1971–72 Moroccan Throne Cup

Tournament details
- Country: Morocco

Final positions
- Champions: Chabab Mohammédia Racing de Casablanca

= 1971–72 Moroccan Throne Cup =

The 1971–72 season of the Moroccan Throne Cup was the 16th edition of the competition.
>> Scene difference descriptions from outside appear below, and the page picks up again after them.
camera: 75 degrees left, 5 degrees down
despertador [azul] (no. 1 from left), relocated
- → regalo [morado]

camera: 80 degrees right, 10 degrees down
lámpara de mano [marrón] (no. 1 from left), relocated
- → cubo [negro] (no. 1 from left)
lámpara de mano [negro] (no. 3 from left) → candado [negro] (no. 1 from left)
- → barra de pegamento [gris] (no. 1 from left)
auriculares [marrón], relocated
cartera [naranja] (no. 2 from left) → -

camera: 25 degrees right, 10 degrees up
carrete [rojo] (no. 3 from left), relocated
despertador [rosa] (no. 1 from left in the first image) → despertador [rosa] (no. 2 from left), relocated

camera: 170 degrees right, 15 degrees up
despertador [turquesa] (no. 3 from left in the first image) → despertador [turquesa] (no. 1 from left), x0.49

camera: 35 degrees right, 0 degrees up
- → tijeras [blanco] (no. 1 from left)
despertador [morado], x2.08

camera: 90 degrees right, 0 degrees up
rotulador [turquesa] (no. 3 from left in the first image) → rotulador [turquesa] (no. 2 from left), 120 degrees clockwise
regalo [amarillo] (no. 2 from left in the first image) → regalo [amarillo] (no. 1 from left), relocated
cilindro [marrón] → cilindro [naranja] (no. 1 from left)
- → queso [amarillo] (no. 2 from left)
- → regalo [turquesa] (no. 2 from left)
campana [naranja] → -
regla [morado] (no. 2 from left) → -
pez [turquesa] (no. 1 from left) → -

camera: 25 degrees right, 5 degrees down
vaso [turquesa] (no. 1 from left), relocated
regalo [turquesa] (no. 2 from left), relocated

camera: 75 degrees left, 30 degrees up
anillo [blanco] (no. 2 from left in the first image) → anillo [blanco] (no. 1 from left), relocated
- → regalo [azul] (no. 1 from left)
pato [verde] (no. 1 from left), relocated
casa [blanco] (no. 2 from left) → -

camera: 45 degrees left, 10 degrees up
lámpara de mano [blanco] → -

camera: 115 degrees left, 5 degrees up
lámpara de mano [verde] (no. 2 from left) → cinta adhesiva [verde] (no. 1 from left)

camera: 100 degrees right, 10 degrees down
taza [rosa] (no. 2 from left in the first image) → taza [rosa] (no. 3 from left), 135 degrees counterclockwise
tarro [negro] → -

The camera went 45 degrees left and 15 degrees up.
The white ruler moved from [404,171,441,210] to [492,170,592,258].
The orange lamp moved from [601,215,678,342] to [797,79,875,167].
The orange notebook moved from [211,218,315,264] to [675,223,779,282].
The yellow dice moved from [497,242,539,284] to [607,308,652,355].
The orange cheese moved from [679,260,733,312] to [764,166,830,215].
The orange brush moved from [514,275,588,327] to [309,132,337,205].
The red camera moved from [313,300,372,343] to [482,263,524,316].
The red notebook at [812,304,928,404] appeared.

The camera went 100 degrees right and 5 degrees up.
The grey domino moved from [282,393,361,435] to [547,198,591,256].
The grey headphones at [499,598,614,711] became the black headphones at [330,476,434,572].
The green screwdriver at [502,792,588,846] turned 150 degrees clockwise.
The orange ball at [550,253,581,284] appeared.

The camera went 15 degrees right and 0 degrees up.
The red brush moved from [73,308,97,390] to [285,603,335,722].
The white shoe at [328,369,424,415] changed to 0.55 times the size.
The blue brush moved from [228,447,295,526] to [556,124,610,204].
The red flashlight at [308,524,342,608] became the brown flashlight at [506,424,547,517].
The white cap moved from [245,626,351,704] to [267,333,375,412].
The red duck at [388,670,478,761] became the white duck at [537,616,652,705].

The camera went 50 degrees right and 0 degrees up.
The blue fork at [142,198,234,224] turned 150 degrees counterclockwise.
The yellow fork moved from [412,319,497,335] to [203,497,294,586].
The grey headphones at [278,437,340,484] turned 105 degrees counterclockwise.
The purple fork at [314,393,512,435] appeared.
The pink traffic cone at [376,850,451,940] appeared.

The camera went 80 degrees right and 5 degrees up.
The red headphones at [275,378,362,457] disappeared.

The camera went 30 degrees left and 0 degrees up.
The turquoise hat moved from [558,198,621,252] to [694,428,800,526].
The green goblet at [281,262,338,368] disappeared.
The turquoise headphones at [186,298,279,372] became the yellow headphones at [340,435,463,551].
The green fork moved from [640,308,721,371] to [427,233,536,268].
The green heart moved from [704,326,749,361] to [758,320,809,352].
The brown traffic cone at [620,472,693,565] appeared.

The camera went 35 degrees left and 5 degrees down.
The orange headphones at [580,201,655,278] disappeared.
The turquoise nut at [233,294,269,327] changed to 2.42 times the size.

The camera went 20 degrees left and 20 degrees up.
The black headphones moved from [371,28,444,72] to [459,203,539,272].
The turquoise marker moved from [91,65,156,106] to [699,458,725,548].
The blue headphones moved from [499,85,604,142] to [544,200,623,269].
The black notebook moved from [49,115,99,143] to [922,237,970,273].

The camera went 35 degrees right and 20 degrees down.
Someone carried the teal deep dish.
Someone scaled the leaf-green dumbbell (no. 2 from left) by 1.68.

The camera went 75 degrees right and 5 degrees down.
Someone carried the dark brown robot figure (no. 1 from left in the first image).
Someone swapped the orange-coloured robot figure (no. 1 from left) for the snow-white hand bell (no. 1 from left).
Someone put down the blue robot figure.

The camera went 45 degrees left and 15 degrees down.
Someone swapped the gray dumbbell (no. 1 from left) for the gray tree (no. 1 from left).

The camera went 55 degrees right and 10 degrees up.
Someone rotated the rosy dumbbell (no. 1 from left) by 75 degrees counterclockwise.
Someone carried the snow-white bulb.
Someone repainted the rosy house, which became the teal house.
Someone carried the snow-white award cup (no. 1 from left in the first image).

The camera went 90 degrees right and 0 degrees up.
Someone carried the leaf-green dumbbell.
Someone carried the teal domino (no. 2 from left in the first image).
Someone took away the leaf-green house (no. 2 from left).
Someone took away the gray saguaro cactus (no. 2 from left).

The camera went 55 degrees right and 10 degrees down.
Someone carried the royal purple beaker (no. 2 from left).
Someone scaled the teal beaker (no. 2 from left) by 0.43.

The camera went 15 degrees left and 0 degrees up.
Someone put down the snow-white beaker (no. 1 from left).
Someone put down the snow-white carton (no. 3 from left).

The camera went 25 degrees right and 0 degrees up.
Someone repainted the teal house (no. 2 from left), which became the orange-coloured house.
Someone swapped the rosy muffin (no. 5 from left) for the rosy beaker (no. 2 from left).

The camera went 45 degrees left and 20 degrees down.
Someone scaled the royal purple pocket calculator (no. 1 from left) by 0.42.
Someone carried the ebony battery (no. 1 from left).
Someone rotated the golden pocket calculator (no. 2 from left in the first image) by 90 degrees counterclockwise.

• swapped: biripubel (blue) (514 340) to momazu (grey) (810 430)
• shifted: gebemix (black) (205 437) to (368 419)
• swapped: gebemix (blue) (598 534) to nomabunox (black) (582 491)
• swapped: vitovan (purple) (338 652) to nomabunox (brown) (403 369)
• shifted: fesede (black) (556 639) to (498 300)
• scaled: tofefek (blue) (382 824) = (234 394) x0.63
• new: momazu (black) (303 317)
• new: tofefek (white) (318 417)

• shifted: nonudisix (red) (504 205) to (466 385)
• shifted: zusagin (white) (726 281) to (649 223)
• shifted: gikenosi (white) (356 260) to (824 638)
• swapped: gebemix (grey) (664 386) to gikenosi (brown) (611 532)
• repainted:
The two finalists, Chabab Mohammédia and Racing de Casablanca, were both declared winners in the final. Chabab Mohammédia and Racing de Casablanca both won the title for the first time in their history.

== Tournament ==
=== Last 16 ===

| Team 1 | Team 2 | Result |
|---|---|---|
| Renaissance de Settat | Kawkab Marrakech | 2–1 |
| KAC Kénitra | Hassania d'Agadir | 1–1 4–5 (pens) |
| Mouloudia Club d'Oujda | Raja Club Athletic | 3–1 |
| Raja de Beni Mellal | Chabab Mohammédia | 1–2 |
| Difaâ Hassani El Jadidi | Fath Union Sport | 1–0 |
| Tihad Sportif Casablanca | Rapide Oued Zem | 1–1 4–3(pens) |
| Renaissance de Kénitra | Olympique de Boujniba | 1–2 |
| Racing de Casablanca | Wydad Athletic Club | 1–1 3–2 (pens) |

=== Quarter-finals ===

| Team 1 | Team 2 | Result |
|---|---|---|
| Racing de Casablanca | Renaissance de Settat | 1–1 4–3 (pens) |
| TAS de Casablanca | Olympique de Boujniba | 2–2 2–4 (pens) |
| Mouloudia Club d'Oujda | Chabab Mohammédia | 1–0 2–3 (pens) |
| Difaâ Hassani El Jadidi | Maghreb de Fès | 1–1 5–4 (pens) |

=== Semi-finals ===

| Team 1 | Team 2 | Result |
|---|---|---|
| Chabab Mohammédia | Difaâ Hassani El Jadidi | 1–1 4–2 (pens) |
| Racing de Casablanca | Olympique de Boujniba | 6–1 |

=== Final ===
The final between the two winning semi-finalists, Chabab Mohammédia and Racing de Casablanca, did not take place, and both clubs were declared winners in 1972.